**ACTIVITY:** Two lines in the data below mark the range: the one with "spotlight as" and the one with "accepting of all". Return both, along with every line between them, exactly.

**RECORDS SUPPLIED:**

⁂

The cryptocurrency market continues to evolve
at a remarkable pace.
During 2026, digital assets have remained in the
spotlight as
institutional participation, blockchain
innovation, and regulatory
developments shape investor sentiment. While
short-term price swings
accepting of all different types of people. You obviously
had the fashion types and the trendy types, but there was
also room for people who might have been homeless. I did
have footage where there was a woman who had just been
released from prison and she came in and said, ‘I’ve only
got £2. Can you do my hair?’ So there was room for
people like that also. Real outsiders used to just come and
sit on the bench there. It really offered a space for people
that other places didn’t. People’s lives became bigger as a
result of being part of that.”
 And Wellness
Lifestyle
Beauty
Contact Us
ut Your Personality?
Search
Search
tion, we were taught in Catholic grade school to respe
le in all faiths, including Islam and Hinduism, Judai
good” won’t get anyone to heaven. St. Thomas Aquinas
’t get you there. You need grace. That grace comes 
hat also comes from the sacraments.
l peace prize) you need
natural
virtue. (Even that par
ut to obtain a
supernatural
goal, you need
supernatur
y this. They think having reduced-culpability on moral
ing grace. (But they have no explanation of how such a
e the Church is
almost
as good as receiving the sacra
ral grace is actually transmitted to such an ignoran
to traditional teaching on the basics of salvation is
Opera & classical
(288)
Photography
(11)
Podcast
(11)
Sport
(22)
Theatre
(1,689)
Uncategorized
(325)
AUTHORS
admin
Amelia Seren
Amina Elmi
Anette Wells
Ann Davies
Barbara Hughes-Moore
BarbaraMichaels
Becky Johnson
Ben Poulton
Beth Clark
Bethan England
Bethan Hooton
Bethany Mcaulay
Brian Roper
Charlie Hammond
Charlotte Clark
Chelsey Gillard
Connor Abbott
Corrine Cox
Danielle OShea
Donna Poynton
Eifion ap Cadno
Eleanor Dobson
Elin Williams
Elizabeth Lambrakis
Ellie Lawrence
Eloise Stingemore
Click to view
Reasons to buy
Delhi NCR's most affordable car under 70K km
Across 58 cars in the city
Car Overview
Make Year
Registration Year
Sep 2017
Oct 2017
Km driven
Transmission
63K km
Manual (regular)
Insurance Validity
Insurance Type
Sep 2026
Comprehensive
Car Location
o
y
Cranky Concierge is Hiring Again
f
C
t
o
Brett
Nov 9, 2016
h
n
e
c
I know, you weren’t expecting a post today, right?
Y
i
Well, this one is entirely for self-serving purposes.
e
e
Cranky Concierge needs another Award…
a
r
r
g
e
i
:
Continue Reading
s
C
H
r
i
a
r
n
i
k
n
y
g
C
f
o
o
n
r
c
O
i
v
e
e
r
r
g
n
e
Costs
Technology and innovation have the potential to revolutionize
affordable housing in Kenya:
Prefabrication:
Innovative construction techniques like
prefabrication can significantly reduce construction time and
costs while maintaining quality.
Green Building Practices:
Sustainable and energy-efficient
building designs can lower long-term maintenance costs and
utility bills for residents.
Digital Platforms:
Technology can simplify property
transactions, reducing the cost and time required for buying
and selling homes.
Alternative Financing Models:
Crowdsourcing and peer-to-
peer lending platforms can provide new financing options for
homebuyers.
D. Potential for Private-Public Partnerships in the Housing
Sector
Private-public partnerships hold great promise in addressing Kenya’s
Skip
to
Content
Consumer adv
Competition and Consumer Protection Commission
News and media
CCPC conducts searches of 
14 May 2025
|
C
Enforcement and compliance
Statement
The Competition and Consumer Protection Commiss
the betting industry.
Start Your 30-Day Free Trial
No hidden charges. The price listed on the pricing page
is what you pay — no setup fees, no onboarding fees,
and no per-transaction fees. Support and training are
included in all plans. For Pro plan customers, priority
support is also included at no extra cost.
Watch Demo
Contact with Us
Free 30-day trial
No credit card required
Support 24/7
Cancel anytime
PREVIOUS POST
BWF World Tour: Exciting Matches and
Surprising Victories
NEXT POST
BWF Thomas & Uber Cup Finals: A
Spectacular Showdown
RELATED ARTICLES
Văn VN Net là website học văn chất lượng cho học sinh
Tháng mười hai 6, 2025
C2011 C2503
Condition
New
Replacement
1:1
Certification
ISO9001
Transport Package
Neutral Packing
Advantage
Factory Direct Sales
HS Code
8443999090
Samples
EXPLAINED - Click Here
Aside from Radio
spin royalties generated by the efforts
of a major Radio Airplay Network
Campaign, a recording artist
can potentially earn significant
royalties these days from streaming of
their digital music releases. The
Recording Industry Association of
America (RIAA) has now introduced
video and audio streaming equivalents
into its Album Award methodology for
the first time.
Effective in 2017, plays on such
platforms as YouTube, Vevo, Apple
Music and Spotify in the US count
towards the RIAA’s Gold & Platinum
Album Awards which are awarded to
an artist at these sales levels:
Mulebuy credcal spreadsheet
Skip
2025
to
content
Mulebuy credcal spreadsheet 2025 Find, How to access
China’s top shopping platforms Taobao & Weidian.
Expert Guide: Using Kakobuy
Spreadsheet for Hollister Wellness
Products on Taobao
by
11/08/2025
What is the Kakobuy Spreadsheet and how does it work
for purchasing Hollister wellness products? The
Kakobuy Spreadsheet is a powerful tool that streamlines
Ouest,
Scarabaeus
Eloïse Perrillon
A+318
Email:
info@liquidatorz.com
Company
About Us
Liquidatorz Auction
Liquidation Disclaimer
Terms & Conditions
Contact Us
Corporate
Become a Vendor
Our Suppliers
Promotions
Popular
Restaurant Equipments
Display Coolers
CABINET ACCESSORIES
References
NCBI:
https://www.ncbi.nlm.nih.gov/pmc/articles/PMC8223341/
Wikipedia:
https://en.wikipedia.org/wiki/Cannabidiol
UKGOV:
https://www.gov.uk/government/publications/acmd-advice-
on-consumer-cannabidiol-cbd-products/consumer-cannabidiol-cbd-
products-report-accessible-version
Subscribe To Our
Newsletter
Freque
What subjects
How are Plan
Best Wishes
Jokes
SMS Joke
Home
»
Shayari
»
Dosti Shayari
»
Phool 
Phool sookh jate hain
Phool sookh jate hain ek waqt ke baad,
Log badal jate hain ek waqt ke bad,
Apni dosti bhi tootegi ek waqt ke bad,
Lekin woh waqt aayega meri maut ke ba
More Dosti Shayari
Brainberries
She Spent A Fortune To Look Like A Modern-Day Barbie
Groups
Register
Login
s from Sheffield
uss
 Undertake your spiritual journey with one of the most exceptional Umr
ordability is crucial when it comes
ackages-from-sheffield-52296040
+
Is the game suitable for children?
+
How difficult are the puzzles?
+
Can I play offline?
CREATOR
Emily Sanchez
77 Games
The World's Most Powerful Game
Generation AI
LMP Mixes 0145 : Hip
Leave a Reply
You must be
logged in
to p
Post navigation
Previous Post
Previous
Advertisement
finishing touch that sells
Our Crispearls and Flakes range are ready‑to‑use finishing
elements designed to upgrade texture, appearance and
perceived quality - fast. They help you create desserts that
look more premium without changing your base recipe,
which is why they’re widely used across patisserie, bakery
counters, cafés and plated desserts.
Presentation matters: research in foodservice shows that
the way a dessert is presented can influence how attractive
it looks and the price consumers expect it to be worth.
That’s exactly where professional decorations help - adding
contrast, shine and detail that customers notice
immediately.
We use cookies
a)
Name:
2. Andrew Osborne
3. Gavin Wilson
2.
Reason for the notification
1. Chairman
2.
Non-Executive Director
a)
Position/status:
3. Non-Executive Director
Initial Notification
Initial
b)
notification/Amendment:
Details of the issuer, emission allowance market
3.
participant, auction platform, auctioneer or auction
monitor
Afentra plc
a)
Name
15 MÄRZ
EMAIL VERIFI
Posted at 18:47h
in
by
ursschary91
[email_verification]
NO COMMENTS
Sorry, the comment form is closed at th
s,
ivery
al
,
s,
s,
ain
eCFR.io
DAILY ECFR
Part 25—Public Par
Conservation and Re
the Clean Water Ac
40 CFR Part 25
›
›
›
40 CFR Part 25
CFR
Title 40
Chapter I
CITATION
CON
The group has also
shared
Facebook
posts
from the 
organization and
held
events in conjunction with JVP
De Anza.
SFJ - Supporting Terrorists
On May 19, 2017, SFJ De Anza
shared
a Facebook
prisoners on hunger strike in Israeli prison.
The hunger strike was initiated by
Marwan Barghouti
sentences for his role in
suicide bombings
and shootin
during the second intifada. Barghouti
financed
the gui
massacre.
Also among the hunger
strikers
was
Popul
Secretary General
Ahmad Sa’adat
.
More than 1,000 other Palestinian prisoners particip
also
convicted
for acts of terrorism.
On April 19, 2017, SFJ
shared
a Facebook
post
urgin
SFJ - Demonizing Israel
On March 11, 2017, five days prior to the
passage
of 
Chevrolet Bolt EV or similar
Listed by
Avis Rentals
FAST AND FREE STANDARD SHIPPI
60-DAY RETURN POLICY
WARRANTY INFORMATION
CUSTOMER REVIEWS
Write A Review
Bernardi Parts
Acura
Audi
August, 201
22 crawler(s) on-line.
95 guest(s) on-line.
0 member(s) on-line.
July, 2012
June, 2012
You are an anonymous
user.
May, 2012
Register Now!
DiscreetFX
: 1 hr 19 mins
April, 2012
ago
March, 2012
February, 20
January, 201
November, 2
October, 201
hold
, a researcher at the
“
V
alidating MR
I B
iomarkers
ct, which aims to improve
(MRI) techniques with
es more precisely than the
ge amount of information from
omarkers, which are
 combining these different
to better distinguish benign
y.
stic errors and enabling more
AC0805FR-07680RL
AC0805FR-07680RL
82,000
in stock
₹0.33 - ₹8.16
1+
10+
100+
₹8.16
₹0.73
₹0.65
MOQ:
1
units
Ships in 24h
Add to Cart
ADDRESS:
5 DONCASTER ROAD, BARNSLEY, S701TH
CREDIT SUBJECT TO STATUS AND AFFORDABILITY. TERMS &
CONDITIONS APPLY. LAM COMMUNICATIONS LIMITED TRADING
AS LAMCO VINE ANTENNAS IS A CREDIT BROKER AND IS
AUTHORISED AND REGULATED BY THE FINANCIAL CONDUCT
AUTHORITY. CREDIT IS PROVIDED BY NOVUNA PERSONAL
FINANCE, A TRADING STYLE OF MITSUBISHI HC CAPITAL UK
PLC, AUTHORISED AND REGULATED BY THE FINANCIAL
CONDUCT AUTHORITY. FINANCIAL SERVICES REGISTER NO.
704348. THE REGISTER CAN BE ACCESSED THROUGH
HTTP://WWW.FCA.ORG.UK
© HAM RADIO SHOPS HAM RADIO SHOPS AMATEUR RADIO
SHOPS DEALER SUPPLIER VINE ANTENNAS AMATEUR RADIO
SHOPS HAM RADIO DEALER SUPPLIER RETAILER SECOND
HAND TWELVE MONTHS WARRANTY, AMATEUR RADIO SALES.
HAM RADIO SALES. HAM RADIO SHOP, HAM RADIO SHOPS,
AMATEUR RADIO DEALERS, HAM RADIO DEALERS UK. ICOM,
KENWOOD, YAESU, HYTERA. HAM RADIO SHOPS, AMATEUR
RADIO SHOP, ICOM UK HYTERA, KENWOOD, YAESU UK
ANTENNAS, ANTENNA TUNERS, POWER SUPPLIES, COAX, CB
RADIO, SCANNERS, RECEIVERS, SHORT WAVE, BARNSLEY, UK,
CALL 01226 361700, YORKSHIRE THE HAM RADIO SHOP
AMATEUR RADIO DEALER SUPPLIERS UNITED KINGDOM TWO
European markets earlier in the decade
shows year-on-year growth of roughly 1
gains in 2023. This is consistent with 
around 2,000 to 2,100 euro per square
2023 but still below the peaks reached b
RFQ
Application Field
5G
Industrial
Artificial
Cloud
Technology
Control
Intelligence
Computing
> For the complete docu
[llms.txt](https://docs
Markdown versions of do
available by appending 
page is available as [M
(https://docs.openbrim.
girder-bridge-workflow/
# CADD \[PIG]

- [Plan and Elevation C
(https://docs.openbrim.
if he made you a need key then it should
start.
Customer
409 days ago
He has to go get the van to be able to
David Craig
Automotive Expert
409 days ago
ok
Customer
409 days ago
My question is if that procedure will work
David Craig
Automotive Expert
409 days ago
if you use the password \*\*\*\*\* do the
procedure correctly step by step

⁂

**TASK RESPONSE:**
spotlight as
institutional participation, blockchain
innovation, and regulatory
developments shape investor sentiment. While
short-term price swings
accepting of all different types of people. You obviously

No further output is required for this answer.